WHAT TO DO - Lines before the one containing "61.5795 | G | | | |" are left out; output the rest of the data exactly, through the final line.

EXCERPTED RECORDS -
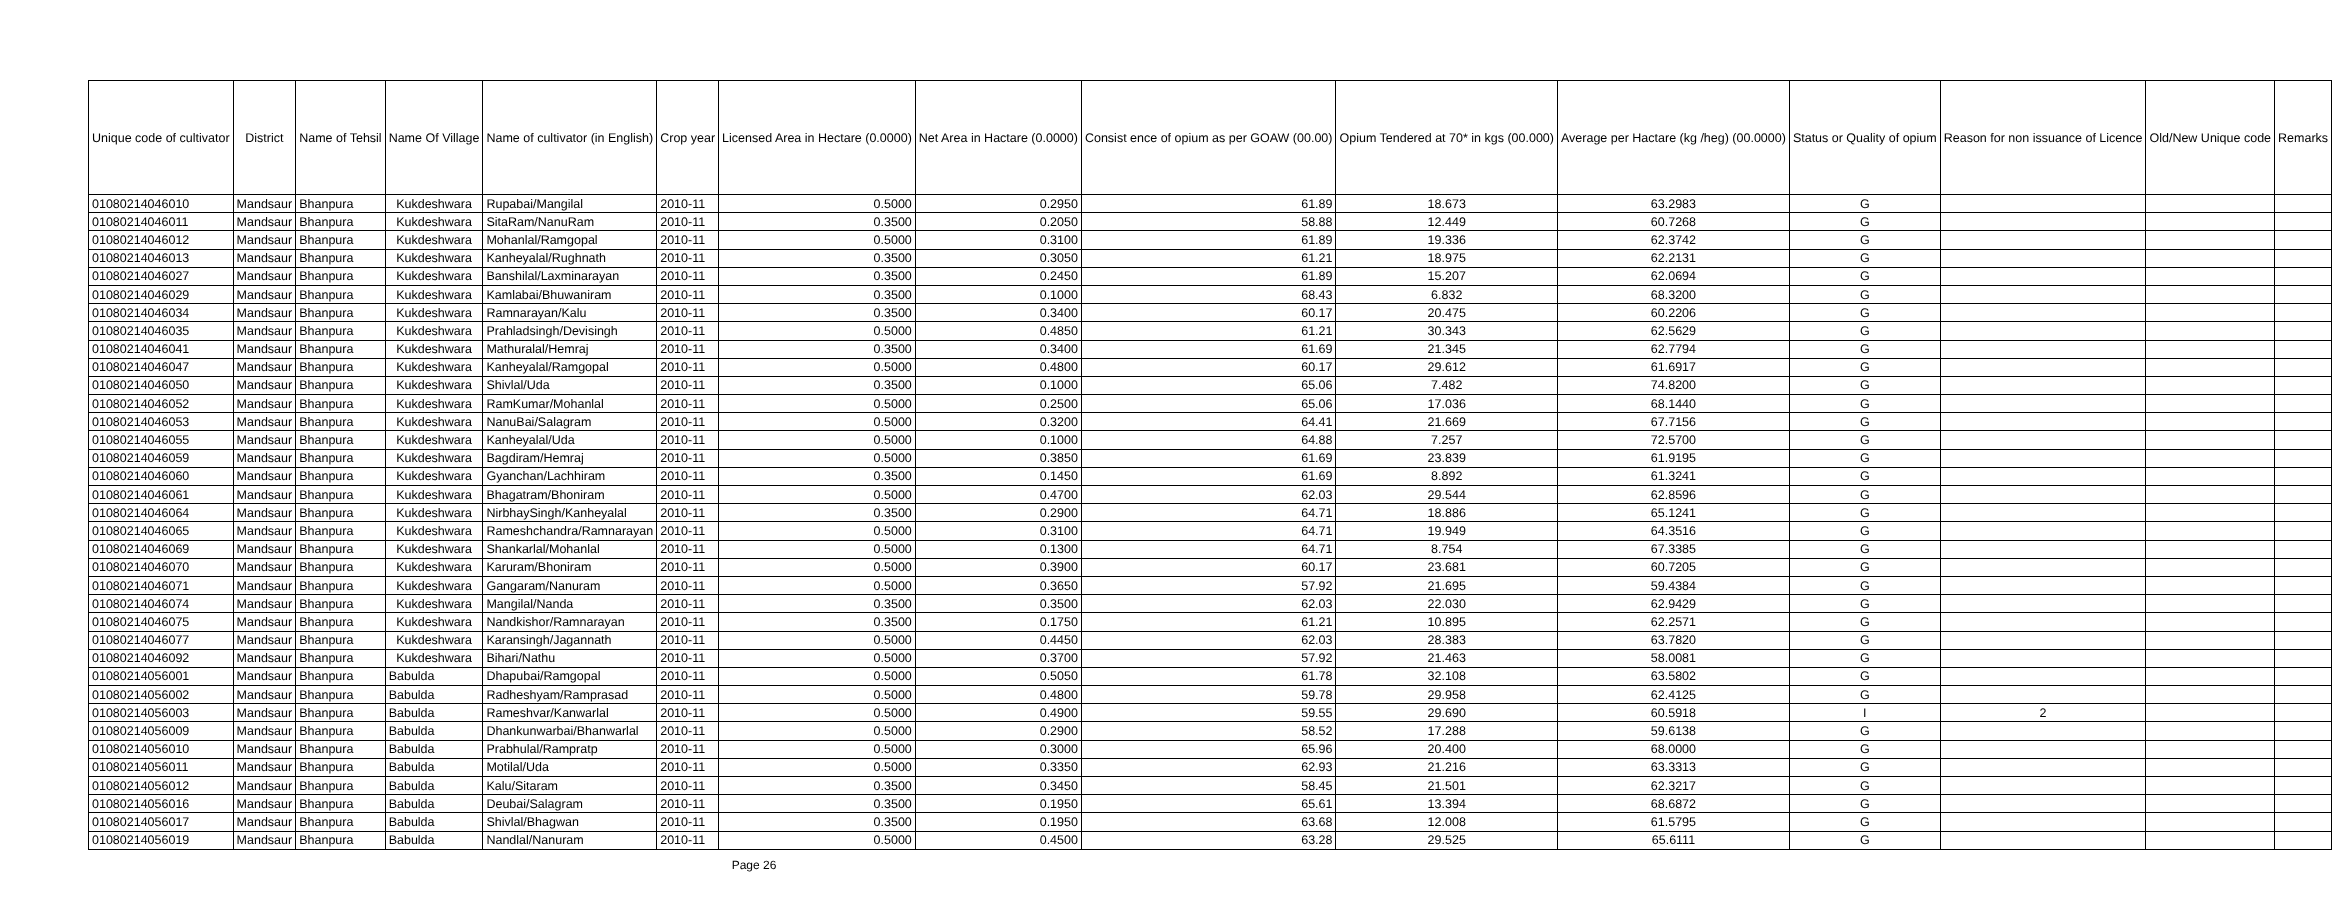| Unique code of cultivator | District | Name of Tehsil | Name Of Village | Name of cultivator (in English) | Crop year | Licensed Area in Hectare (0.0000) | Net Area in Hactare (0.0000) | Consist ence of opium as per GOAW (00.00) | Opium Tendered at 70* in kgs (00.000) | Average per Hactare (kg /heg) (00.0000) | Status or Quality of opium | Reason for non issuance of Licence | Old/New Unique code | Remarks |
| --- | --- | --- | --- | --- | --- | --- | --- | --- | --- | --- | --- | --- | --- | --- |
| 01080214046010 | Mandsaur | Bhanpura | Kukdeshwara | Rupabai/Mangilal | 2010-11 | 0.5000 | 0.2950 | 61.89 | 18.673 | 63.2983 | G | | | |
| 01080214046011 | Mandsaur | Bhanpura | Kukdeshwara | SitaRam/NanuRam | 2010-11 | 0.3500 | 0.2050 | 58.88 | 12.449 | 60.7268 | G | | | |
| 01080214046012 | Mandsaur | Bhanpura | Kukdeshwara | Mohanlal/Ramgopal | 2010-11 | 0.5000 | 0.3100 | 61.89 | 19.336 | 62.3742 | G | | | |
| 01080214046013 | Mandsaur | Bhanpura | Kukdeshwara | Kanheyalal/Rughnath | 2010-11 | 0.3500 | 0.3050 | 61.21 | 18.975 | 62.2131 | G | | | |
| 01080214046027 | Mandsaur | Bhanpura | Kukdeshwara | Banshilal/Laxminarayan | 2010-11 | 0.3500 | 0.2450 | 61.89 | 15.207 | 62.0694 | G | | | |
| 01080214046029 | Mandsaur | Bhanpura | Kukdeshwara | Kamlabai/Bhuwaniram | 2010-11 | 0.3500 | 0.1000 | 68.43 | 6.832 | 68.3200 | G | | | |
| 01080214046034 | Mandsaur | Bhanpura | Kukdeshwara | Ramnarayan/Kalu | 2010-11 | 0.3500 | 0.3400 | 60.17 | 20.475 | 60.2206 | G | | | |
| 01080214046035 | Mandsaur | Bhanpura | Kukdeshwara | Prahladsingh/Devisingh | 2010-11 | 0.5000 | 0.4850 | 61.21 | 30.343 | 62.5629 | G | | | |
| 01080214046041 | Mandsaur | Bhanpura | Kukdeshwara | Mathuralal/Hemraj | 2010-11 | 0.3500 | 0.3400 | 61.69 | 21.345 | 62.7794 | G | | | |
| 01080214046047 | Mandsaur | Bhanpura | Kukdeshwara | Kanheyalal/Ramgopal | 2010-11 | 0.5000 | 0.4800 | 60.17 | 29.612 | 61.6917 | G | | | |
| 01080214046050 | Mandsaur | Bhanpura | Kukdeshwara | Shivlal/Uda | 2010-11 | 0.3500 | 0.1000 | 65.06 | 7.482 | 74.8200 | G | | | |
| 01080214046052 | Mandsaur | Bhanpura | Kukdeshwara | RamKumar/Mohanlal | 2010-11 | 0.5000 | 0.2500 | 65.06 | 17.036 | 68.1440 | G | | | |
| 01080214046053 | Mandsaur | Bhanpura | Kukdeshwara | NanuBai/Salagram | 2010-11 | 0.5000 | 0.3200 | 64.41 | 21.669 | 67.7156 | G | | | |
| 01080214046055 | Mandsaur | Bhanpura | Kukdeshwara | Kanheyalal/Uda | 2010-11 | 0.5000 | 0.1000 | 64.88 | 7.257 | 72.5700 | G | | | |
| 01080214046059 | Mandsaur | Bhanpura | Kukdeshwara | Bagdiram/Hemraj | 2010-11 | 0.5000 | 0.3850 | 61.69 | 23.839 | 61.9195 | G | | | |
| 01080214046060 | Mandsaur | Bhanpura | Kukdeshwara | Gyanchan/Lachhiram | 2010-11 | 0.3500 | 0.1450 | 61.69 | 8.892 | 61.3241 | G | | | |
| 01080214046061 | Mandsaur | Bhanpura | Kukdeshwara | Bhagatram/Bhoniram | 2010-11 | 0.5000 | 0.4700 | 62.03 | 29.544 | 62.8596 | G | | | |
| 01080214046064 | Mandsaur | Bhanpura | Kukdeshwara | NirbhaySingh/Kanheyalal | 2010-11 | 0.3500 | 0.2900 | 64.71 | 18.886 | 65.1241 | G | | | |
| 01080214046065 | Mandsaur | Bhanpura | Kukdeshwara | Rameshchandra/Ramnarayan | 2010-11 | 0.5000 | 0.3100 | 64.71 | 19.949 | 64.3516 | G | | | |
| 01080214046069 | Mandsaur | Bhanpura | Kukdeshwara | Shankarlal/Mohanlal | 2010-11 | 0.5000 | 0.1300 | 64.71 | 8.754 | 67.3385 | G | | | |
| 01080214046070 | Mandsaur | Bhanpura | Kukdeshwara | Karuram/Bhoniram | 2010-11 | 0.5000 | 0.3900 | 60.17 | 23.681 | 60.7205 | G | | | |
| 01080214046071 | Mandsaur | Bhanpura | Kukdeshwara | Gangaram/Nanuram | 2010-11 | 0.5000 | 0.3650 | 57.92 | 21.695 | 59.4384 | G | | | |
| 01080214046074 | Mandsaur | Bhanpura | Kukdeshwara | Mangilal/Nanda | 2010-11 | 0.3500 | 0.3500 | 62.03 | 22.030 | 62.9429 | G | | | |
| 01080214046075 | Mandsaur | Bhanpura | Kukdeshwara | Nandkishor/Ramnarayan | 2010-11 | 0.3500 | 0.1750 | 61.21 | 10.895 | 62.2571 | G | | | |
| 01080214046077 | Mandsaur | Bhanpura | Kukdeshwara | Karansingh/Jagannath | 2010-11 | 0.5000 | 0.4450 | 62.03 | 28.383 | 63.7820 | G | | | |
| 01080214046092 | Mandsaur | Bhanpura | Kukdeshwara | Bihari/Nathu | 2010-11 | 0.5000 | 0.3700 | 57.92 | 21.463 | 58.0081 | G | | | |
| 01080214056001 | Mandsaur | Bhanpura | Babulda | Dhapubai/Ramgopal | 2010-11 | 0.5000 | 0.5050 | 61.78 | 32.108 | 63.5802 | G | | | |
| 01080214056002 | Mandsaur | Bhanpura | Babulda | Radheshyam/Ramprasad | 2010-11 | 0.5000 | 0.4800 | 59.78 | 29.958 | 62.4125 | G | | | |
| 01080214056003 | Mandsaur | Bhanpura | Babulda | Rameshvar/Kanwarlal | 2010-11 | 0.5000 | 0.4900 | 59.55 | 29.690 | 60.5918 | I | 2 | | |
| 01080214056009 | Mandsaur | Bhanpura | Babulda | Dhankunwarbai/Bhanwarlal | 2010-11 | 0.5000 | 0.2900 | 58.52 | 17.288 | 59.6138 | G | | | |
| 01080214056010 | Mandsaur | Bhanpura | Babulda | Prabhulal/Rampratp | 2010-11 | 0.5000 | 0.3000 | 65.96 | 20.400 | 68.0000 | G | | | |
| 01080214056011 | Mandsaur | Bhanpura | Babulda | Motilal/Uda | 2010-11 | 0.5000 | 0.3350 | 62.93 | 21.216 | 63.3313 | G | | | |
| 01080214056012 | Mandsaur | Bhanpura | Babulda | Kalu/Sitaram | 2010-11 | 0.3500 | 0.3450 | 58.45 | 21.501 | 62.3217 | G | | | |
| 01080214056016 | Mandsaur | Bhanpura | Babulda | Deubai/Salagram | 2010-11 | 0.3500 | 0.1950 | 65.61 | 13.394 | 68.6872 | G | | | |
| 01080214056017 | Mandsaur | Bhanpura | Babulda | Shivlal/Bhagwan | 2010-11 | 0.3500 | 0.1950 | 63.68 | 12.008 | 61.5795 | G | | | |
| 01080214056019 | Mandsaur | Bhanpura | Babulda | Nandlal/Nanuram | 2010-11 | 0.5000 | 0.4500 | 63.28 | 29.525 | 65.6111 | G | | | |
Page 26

PROBLEM SOLUTION -
| 01080214056017 | Mandsaur | Bhanpura | Babulda | Shivlal/Bhagwan | 2010-11 | 0.3500 | 0.1950 | 63.68 | 12.008 | 61.5795 | G | | | |
| 01080214056019 | Mandsaur | Bhanpura | Babulda | Nandlal/Nanuram | 2010-11 | 0.5000 | 0.4500 | 63.28 | 29.525 | 65.6111 | G | | | |
Page 26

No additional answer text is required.